# string trimmer fuel ratio?



## Atricaudatus

Some many years ago I bought a "Green Machine" weed whacker, back when they were owned by John Deere. Since then it sat unused for quite a while and I have long since lost the manual and forgotten the fuel to oil ratio. :blush: 

Does anyone own one of these and can tell me the right mix for it? I am thinking 40:1, but it may be 20:1 and I don't want to damage the engine or foul the plugs.


----------



## Atricaudatus

I tried 'googling" this for an answer, by the way.

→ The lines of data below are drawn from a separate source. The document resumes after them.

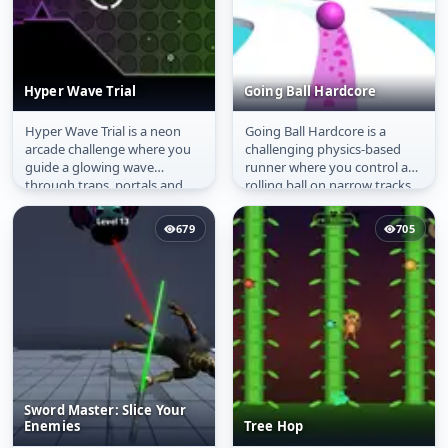
Hyper Wave Trial
Going Ball Hardcore
Hyper Wave Trial is a neon
Going Ball Hardcore is a
Hyper Wave Trial
Going Ball Hardcore
arcade challenge where you
challenging physics-based
guide a glowing wave
runner where you control a
through traps, portals and
rolling ball on narrow tracks
tight spaces. With simple
above a void. Navigate...
one‑finger...
679
705
Sword Master: Slice Your
Enemies
Tree Hop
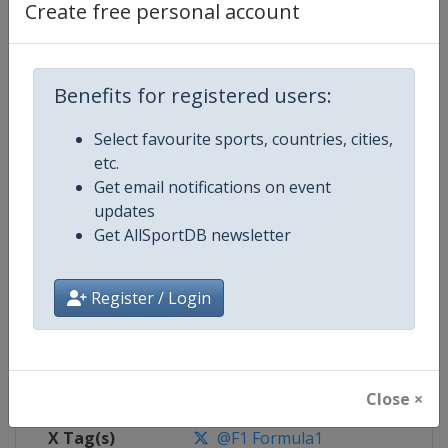
Create free personal account
Competition Details
Benefits for registered users:
Competition
Formula 1
Select favourite sports, countries, cities,
Age Group
Senior
etc.
Get email notifications on event
Gender
Mixed
updates
Get AllSportDB newsletter
Continent
World
Website
https://www.formula1.com
Register / Login
Calendar
https://www.formula1.com
Facebook Page
https://www.facebook.com/For
Close ×
X Tag(s)
@F1 Formula1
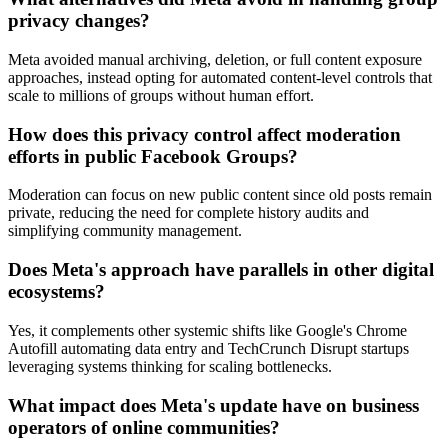
privacy changes?
Meta avoided manual archiving, deletion, or full content exposure
approaches, instead opting for automated content-level controls that
scale to millions of groups without human effort.
How does this privacy control affect moderation
efforts in public Facebook Groups?
Moderation can focus on new public content since old posts remain
private, reducing the need for complete history audits and
simplifying community management.
Does Meta's approach have parallels in other digital
ecosystems?
Yes, it complements other systemic shifts like Google's Chrome
Autofill automating data entry and TechCrunch Disrupt startups
leveraging systems thinking for scaling bottlenecks.
What impact does Meta's update have on business
operators of online communities?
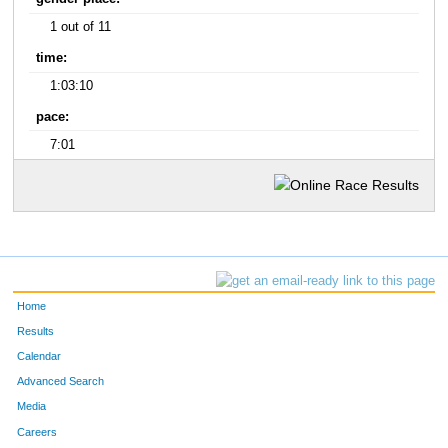
1 out of 11
time:
1:03:10
pace:
7:01
Home
Results
Calendar
Advanced Search
Media
Careers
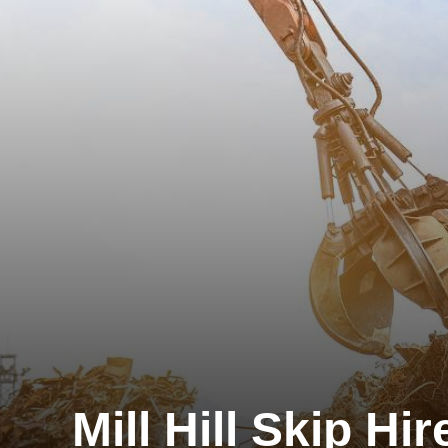
Mill Hill Skip Hir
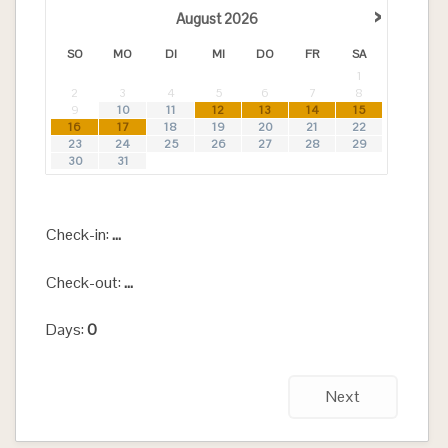
›
August
2026
SO
MO
DI
MI
DO
FR
SA
1
2
3
4
5
6
7
8
9
10
11
12
13
14
15
16
17
18
19
20
21
22
23
24
25
26
27
28
29
30
31
Check-in:
...
Check-out:
...
Days:
0
Next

While I found a gazzillion bits of info on the green machines, I did not, unfortunately, find the correct fuel oil ratio for it.

Maybe I used the wrong search terms, as I thought google has the answers to everything.


----------



## bmartin

I run 40/50-1 in all of our mix gas.


----------



## Always Greener

Is it the S1400 model? the mixture is ( 50:1 ) I have the info for that model.


----------



## Atricaudatus

Always Greener said:


> Is it the S1400 model? the mixture is ( 50:1 ) I have the info for that model.


Mine is a Model 3000J. Was the S1400 made when John Deere owned them? If so, the fuel mix is likely to be the same.
the problem is that the "green machine" brand has been bought and sold a few times in the past several years. I don't even know who makes them now. It's a great trimmer though. I love the thing.


----------



## Always Greener

We always run 50:1 ratio..but here is some good info about it.

http://www.repairspot.com/two_stroke_fuel_mixture_ratio.htm


----------



## Double-A

Or you can call these folks and ask them. They seem to have done quite a business in Green Machines over the years, looking at their available inventory.

http://www.ktoutdoor.com/greenmachine_green_machine_parts_page.htm


----------



## Atricaudatus

Thanks guys, good info.
:thumbup1:


----------



## Always Greener

Hope we helped...:whistling


----------